-- ACTION ITEM --
Gather every line from the entries below that contains the string "have". Uppercase and lowercase letters count as different.

-- DATA PROVIDED --
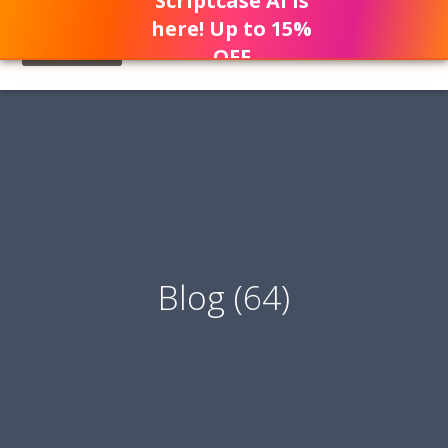
Scriptcase AI is
here! Up to 15%
OFF
Blog (64)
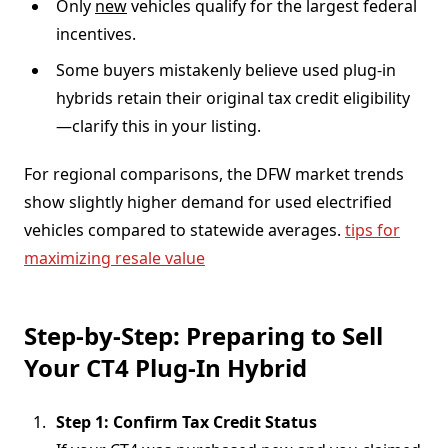
Only
new
vehicles qualify for the largest federal
incentives.
Some buyers mistakenly believe used plug-in
hybrids retain their original tax credit eligibility
—clarify this in your listing.
For regional comparisons, the DFW market trends
show slightly higher demand for used electrified
vehicles compared to statewide averages.
tips for
maximizing resale value
Step-by-Step: Preparing to Sell
Your CT4 Plug-In Hybrid
Step 1: Confirm Tax Credit Status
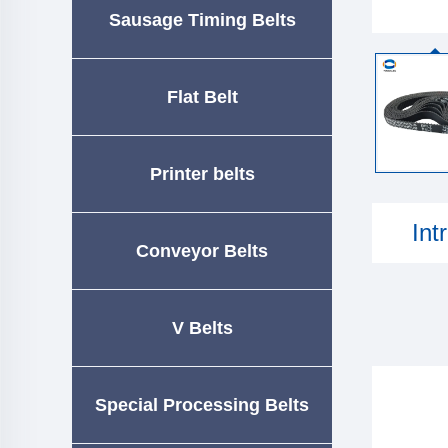
Sausage Timing Belts
Flat Belt
Printer belts
Int
Conveyor Belts
V Belts
Special Processing Belts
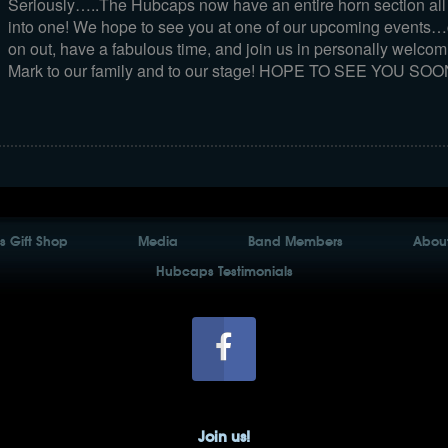
Seriously…..The Hubcaps now have an entire horn section all 
into one! We hope to see you at one of our upcoming events
on out, have a fabulous time, and join us in personally welcom
Mark to our family and to our stage! HOPE TO SEE YOU SOON
 Gift Shop
Media
Band Members
About
Hubcaps Testimonials
Join us!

-- ANSWER AREA --
Seriously…..The Hubcaps now have an entire horn section all 
on out, have a fabulous time, and join us in personally welcom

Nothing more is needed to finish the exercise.